11. Write a function `map2` that generalizes `map`. This function expects a triple of arguments: the first being a function `f` as for `map`, and the second and third being two sequences. In this case `f` is a function that expects *two* arguments, one from the first of the sequences and the other from the corresponding position in the other sequence. The result should behave like this:
map2 ((lambda (x,y). 10*x + y), [1, 2, 3], [4, 5, 6]) # evaluates to [14, 25, 36]
###Extra credit problems###
* In class I mentioned a function `&&` which occupied the position *between* its arguments, rather than coming before them (this is called an "infix" function). The way that it works is that `[1, 2, 3] && [4, 5]` evaluates to `[1, 2, 3, 4, 5]`. Define this function, making use of `letrec` and the simpler infix operation `&`.

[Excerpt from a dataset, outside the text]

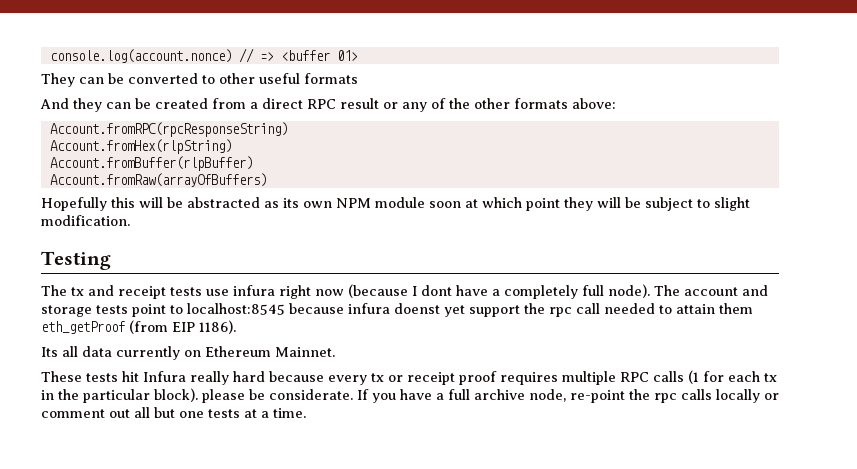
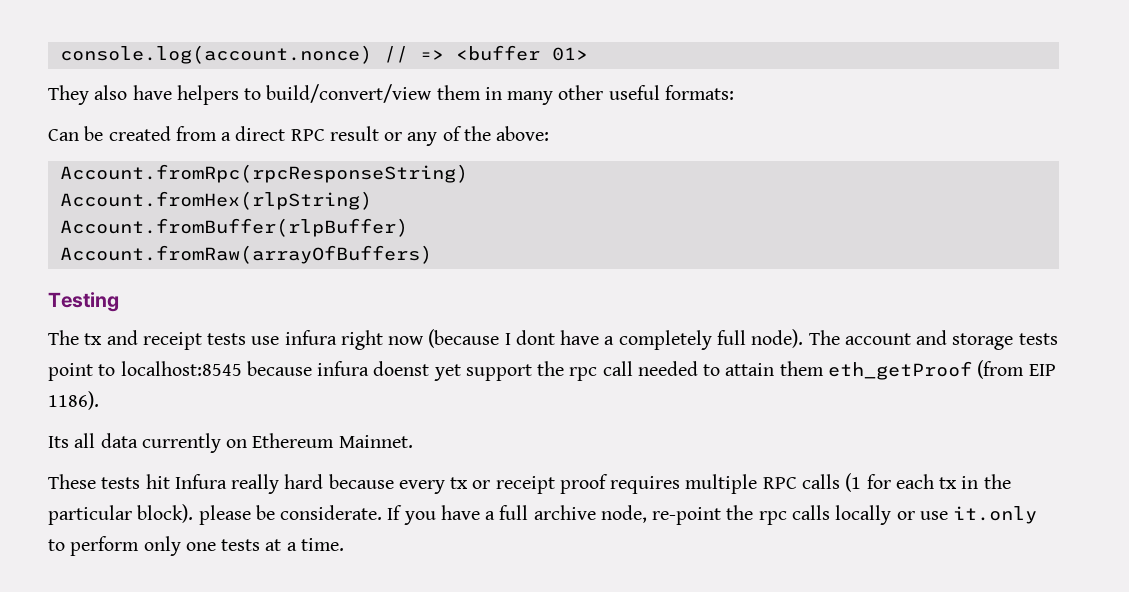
[79,73,358,84] [40,98,131,112] can be converted to other useful formats // And they can -> [94,84,734,105] [48,129,79,141] also have helpers to build/convert/view them in many other useful formats: // Can
[474,98,568,109] other formats -> (491, 133) none
[49,122,288,137] Account.fromRPC(rpcResponseString) -> [59,164,468,183] Account.fromRpc(rpcResponseString)
[41,197,750,211] [41,215,130,226] // Hopefully this will be abstracted as its own NPM module soon at which point they will be subject to slight modification. -> (432, 254) none
[41,407,175,418] comment out all but -> [919,506,1038,524] [48,536,181,556] use it.only to perform only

* Write a function `unmap2` that is something like the inverse of `map2`. This function expects two arguments, the second being a sequence of elements of some type *t*. The first is a function `g` that expects a single argument of type *t* and returns a *pair* of results, rather than just one result. We want to collate these results, the first into one list, and the second into a different list. Then `unmap2` should return those two lists. Thus if:
g z1 # evaluates to [x1, y1]
g z2 # evaluates to [x2, y2]
g z3 # evaluates to [x3, y3]
Then `unmap2 (g, [z1, z2, z3])` should evaluate to `([x1, x2, x3], [y1, y2, y3])`.
* Write a function `takewhile` that expects a `p` argument like `filter`, and also a sequence. The result should behave like this:
takewhile ((lambda x. x < 10), [1, 2, 20, 4, 40]) # evaluates to [1, 2]
Note that we stop "taking" once we reach `20`, even though there are still later elements in the list that are less than `10`.
* Write a function `dropwhile` that expects a `p` argument like `filter`, and also a sequence. The result should behave like this:
dropwhile ((lambda x. x < 10), [1, 2, 20, 4, 40]) # evaluates to [20, 4, 40]
Note that we stop "dropping" once we reach `20`, even though there are still later elements in the list that are less than `10`.
* Write a function `reverse` that returns the reverse of a sequence. Thus, `reverse [1, 2, 3, 4]` should evaluate to `[4, 3, 2, 1]`.